Huzur bulmak kadar huzur vermek de önemli. Bundan sebep, bir konuşup iki dinlemeli. Ahkâm kesip vakit doldurmaksa gaye. Kimseye bir faydası dokunmaz, heba olur umduğun paye. Kiminin dilindedir, sadece konuşmakla yetinir. Kiminin elindedir, gece gündüz didinir. İşte bunların ilki huzur kaçırır. İkincisi ise sükûnet üstüne sükûnet bırakır. Peki, yorulur mu bu zatı muhterem, etrafa cümle dağıtmaktan? Veyahut gocunur mu sadece ve sadece boş konuşmaktan? Hiç rahatsız olmazlar elbette! Ne kazançları var çünkü ne ziyanları bu sohbette. İşte böyledir çok ama boş konuşanlar. Her işi ıslık çalarak yapanlar. Taş atsa mesela, kolu yorulmaz. Ağzıyla orak vuranın, beli ağrımaz. Asıl yükü çeken, hâlini arz etmeyendir aslında. Orağını eline alıp yiğitçe vurandır sararmış buğdaya. Ne terinden şikâyet eder ne ortalığı ayağa kaldırır. Kendi çeker de sızısını, lokmasını ayranına bandırır. Kalender gönüllüdür, az konuşup çok çalışan. Kendisini allame bellemeyip sırası gelince lafa karışan. Demek değildir ki bu, çok konuşma! Öyle üzerine vazife olmayan işlere sokulma.
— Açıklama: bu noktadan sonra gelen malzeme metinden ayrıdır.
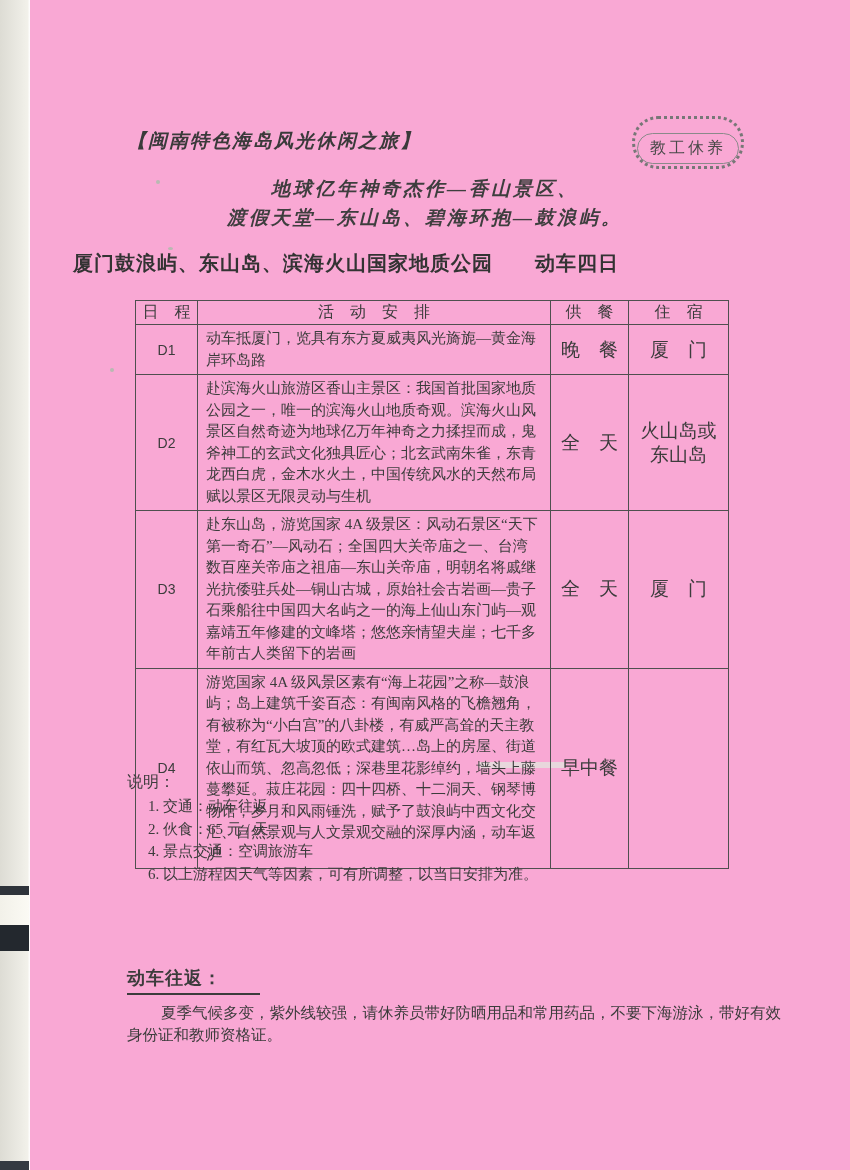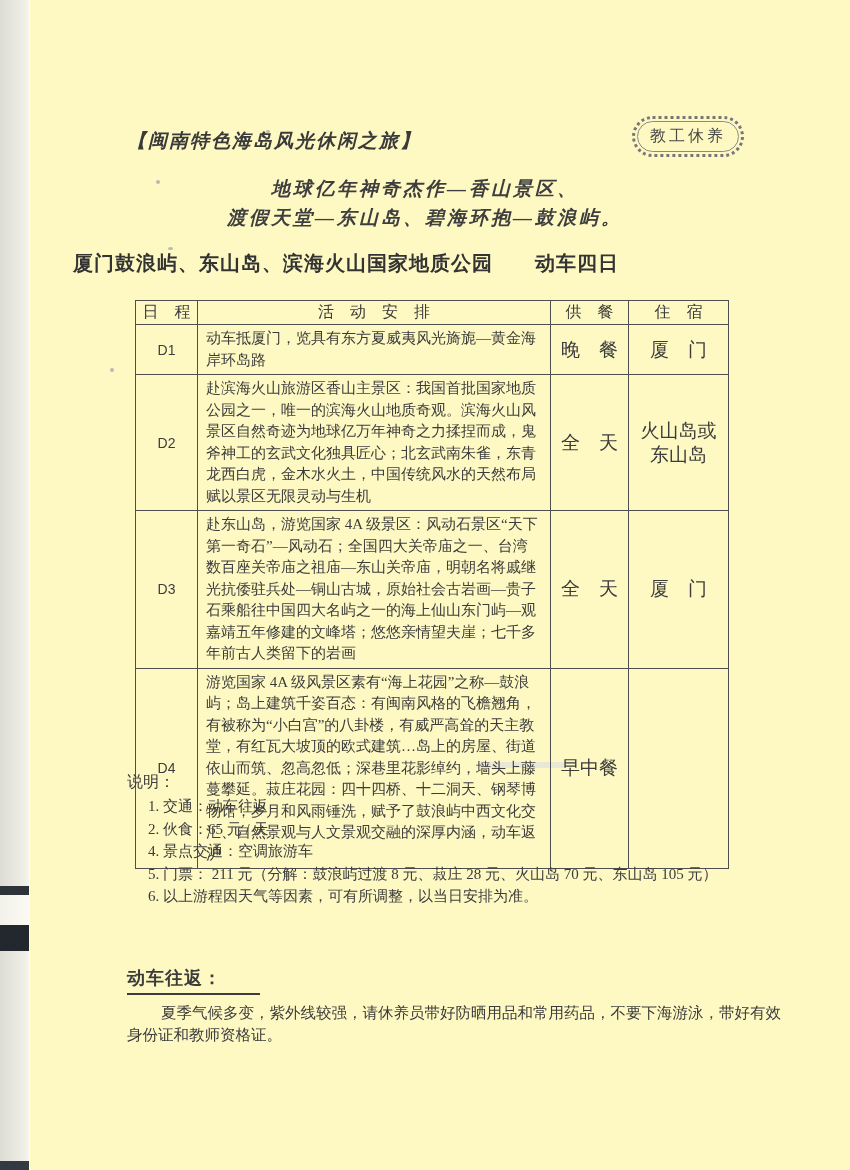"【闽南特色海岛风光休闲之旅】" .page { background: #fef9c3 -> #f9a8d4 }
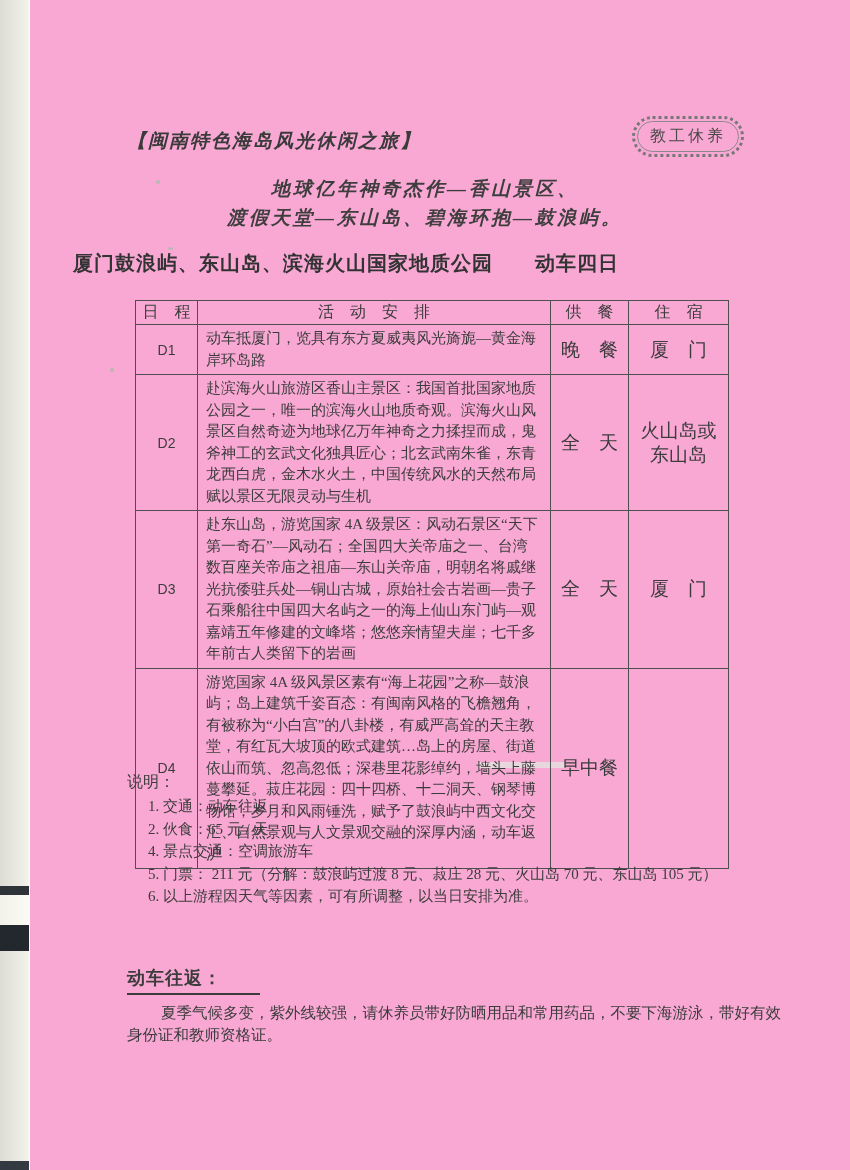"教工休养" .stamp-inner { margin-top: none -> 12px }
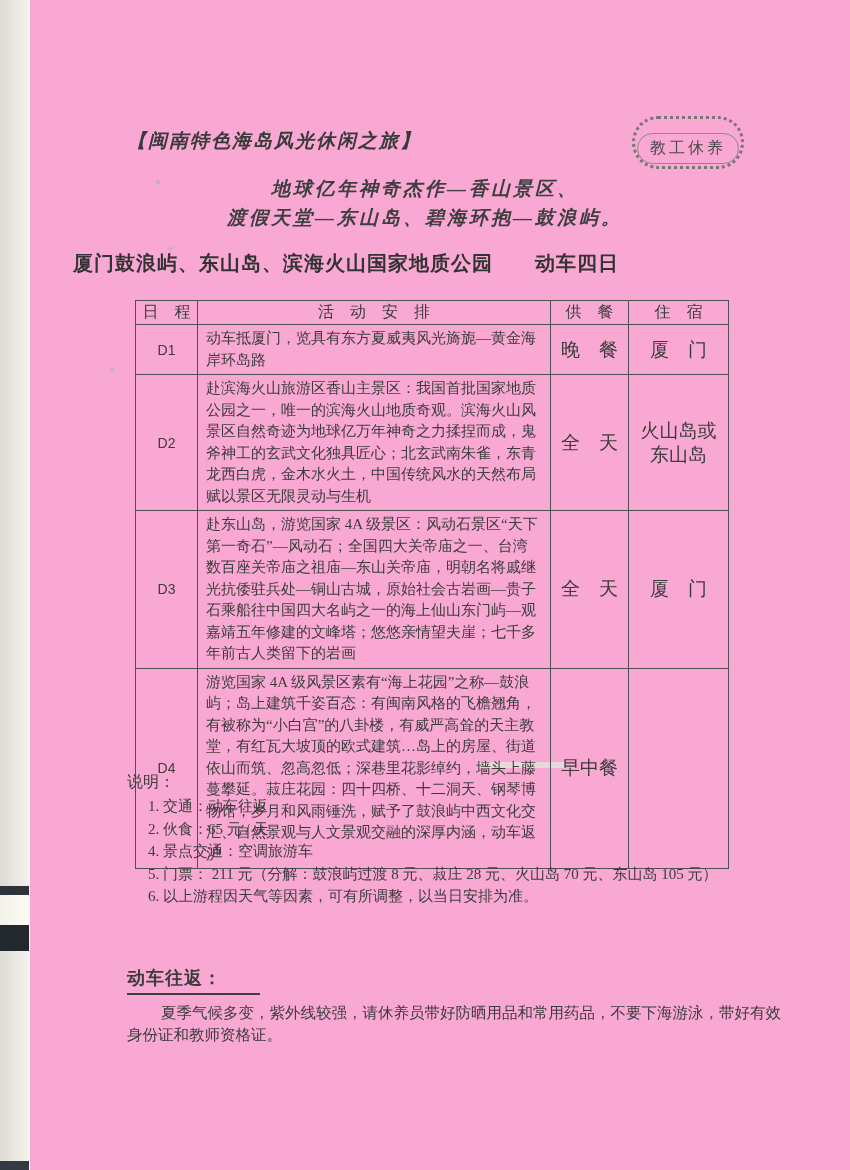"5. 门票： 211 元（分解：鼓浪屿过渡 8" li { html: <li>5. 门票： 211 元（分解：鼓浪屿过渡 8 元、菽庄 28 元、火山岛 70 元、东山岛 105 元）</li> -> none }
Elbette konuş, söyle düşünceni. İnsan, paylaştıkça aydınlatır çehresini. Hem el işlesin hem dil söylesin. Kâh dinlesin kâh dinlensin. İş başa düşünce kaybolmasın ortadan. Konuşmaya gelince en önde, sırası gelince sıvışmasın aradan.
Unumuzu eledik, diyeceğimizi dedik yine. Atalardan esinlendik, sırtımızı yasladık söze. Bildiğimizin en iyisini paylaşmaya çalıştık. Sözümüzü tarttık da söyledik. Gözümüzü açtık da izledik. En mahir yanımızı ortaya koyduk. Bir sözün başında, bir de sonunda durduk. Yaşadığın yerde iz bırak dedik. Sırtımızdaki libası eleştirdik. Hoca Nasrettin’i andık. Ta Konya’nın Akşehir’ine vardık. Yalın ayak gezdik, bucak bucak. Atalardan selam getirdik kucak kucak. Kulağımıza küpe yaptık en değerlisinden. Elimizi ele uzattık en hünerlisinden. Diyeceğim o ki; en iyi bildiğimiz işi, kendimizce yaptık. Parçaları birleştirip her birini ötekine itinayla çattık. Sürçülisan ettiysek sığınırız affınıza. Eliniz yüreğiniz ve dahi dileğiniz kısmetle dola.